Ditambahkannya, jumlah korban meninggal dalam bencana alam pada Minggu, 5 April lalu, berjumlah 182 jiwa yang tersebar di sembilan kabupaten dan satu kota. Jumlah korban tewas terbanyak berada di Flores Timur, yaitu 72 jiwa, diikuti Lembata dengan 46 jiwa, dan Alor 29 jiwa. Korban hilang tercatat 47 jiwa.
Aliran Longsor
Abdul Muhari, Pelaksana Tugas Direktur Pemetaan dan Evaluasi Risiko Bencana BNPB, mengatakan 55 dari 72 korban tewas di Flores Timur berada di Kecamatan Ile Boleng. Di wilayah itu, permukiman penduduk yang terletak di aliran lava Gunung Ile Boleng, banyak yang terkena aliran longsor batuan lava yang menggelinding dengan kecepatan tinggi karena berat batu dan kecuraman yang tinggi.

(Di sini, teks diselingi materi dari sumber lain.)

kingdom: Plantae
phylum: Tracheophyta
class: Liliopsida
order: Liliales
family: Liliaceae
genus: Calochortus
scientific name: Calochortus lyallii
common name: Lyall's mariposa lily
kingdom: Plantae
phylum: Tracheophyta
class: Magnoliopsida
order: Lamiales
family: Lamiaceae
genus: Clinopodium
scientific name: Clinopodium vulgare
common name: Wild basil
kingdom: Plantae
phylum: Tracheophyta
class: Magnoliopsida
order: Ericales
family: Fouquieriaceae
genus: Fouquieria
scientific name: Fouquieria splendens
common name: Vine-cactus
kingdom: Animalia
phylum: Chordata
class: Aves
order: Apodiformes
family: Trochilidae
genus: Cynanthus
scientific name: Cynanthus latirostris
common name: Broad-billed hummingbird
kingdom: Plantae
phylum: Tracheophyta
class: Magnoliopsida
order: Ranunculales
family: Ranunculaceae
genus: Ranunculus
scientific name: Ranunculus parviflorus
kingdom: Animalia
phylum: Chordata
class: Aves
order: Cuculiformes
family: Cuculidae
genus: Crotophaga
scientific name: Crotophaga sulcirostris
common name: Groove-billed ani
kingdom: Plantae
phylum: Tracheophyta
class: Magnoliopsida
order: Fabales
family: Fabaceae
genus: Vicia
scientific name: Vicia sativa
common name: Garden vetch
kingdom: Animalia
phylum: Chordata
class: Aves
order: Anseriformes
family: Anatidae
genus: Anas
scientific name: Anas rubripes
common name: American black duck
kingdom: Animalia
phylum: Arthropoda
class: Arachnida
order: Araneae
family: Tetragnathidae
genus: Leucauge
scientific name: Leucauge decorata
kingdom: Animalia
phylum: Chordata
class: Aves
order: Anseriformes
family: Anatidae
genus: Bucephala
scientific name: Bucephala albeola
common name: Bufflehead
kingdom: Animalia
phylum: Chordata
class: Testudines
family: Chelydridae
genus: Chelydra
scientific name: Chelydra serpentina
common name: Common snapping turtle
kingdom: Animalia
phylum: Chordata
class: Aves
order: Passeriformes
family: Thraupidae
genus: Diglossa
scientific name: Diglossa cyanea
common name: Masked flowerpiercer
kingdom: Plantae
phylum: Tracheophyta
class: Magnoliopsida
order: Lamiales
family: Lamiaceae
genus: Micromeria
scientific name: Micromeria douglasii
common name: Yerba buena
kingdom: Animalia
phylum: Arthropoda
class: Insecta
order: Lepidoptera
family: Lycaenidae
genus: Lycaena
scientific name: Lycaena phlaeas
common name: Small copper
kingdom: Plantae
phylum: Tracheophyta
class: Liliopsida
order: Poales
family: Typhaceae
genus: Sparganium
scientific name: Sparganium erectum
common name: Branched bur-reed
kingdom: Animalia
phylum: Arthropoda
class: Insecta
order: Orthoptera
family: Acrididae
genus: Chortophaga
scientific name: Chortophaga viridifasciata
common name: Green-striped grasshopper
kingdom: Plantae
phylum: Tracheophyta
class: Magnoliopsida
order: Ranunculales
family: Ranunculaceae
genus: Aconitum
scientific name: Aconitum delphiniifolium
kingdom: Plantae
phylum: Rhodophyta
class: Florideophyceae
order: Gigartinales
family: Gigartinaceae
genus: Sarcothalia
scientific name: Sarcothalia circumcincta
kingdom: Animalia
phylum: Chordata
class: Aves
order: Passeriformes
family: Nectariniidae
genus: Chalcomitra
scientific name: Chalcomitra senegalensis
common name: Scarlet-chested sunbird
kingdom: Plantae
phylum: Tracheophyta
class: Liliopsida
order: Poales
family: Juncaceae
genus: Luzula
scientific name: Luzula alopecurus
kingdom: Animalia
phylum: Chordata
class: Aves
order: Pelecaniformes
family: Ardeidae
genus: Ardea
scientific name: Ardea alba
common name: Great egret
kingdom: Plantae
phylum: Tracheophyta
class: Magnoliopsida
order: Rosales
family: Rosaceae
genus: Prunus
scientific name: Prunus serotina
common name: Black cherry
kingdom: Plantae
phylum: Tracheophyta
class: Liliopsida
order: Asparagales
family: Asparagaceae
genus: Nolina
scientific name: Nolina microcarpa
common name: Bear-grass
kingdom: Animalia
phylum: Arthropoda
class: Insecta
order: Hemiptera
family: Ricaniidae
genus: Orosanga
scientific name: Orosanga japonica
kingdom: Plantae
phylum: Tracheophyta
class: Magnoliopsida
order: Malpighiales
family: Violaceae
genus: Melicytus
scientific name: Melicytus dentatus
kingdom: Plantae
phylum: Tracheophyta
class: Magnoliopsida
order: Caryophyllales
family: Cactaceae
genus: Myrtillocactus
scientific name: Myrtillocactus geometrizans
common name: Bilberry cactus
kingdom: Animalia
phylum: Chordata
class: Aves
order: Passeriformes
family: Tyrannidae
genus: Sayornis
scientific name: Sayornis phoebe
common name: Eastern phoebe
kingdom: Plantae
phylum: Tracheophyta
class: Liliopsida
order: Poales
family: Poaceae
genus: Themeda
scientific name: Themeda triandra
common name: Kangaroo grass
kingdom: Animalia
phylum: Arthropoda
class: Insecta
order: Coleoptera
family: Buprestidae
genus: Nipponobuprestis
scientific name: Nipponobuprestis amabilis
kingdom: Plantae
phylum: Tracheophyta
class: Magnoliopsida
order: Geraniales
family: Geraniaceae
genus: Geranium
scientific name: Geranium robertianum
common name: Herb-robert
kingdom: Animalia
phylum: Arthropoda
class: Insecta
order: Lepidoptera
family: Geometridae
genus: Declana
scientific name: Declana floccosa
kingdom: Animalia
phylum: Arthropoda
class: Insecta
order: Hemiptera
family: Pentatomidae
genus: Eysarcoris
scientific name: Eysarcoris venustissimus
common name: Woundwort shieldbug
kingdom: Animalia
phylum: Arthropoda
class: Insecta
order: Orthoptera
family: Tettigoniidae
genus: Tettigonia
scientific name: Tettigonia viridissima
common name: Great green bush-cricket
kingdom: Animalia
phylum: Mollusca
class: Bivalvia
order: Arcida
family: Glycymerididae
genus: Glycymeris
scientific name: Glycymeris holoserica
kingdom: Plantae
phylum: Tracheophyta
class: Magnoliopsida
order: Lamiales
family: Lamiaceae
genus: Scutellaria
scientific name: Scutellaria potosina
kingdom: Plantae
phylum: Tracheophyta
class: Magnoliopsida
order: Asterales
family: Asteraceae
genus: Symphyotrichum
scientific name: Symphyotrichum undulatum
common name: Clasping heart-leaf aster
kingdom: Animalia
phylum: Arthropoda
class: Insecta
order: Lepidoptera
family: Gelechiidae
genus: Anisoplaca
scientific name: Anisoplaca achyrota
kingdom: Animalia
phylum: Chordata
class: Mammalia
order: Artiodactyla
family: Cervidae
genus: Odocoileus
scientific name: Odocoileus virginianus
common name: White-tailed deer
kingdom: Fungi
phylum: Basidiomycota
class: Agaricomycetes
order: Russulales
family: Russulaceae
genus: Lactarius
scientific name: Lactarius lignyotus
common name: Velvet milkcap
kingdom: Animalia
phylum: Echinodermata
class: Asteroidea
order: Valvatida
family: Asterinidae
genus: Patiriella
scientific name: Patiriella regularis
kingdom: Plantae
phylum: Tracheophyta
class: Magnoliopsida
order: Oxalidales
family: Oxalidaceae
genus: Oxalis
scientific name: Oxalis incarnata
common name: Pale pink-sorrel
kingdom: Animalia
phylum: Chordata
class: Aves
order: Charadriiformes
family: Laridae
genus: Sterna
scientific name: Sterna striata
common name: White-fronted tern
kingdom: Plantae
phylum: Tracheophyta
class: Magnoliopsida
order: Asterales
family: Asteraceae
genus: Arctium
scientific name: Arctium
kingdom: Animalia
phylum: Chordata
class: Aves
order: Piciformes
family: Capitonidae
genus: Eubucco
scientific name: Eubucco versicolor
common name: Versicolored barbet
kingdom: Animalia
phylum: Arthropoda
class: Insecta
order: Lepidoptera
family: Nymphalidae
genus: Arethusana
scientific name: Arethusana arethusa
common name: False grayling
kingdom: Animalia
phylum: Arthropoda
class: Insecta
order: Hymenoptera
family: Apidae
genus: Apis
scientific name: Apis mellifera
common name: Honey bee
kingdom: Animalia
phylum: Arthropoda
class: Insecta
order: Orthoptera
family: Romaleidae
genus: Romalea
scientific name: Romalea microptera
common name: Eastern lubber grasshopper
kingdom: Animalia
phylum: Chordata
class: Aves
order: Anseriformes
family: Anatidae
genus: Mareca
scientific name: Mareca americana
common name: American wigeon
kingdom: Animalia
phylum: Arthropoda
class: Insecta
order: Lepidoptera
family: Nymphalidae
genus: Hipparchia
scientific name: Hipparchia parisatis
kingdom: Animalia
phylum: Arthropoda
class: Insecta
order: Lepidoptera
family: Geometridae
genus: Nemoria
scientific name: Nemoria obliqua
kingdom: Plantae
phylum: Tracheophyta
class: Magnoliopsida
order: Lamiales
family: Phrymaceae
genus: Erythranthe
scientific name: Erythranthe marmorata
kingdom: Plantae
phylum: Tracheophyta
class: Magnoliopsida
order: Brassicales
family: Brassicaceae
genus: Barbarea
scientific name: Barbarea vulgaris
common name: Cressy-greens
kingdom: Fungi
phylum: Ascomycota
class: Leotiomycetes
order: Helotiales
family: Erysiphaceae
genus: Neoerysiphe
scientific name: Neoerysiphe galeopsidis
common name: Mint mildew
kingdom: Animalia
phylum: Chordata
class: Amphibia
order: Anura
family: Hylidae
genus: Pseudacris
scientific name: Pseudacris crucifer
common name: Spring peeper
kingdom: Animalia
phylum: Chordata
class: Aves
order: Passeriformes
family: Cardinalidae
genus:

“Kalau kita rekonstruksi apa yang terjadi di Ile Boleng itu adalah batuan-batuan besar yang mengelinding dari atas kemudian di tebing ini meluncur menghantam rumah-rumah yang berbaris rapi di bawahnya. Batu-batu besar ini semacam membombardir rumah-rumah yang ada di bawahnya,” papar Abdul Muhari.
Abdul mengatakan wilayah tersebut sebenarnya masuk dalam daftar Kawasan Risiko Bencana Gunung Api yang dikeluarkan oleh Pusat Vulkanologi Mitigasi Bencana Geologi (PVMBG). Namun, karena kawasan itu sudah bertahun-tahun tidak dilanda banjir rutin, dia menduga, warga kemudian mendirikan permukiman dan menganggap daerah tersebut tidak membahayakan.
Menurut Wikipedia, Gunung Ili Boleng pertama kali meletus pada 1885 dengan ledakan moderat. Ledakan yang diikuti lava tercatat dalam letusan pada 1888.
Situasi serupa juga terjadi di desa-desa yang terletak di kaki gunung api aktif Lewotolok atau Ile Ape di Kabupaten Lembata dan Pulau Pantar di Kabupaten Alor.
Menurut Abdul, perlu edukasi kepada masyarakat agar tidak mendirikan bangunan di jalur aliran lava untuk mengantisipasi bencana serupa di masa mendatang.
Relokasi Rumah di Lembata
Kepala Pusat Data dan Teknologi Informasi (Pusdatin) Kementerian PUPR Nazib Faizal mengungkapkan bahwa ada dua lokasi yang diusulkan menjadi permukiman baru bagi warga dari desa-desa yang terdampak banjir bandang dan aliran longsor di kaki gunung Ile Lewotolok, Kabupaten Lembata.
Kedua lokasi pemukiman baru tersebut adalah Waisesa I dan Waisesa II. Nazib mengatakan 154 unit rumah akan dibangun di Waisesa I dan 546 rumah di Waisesa II.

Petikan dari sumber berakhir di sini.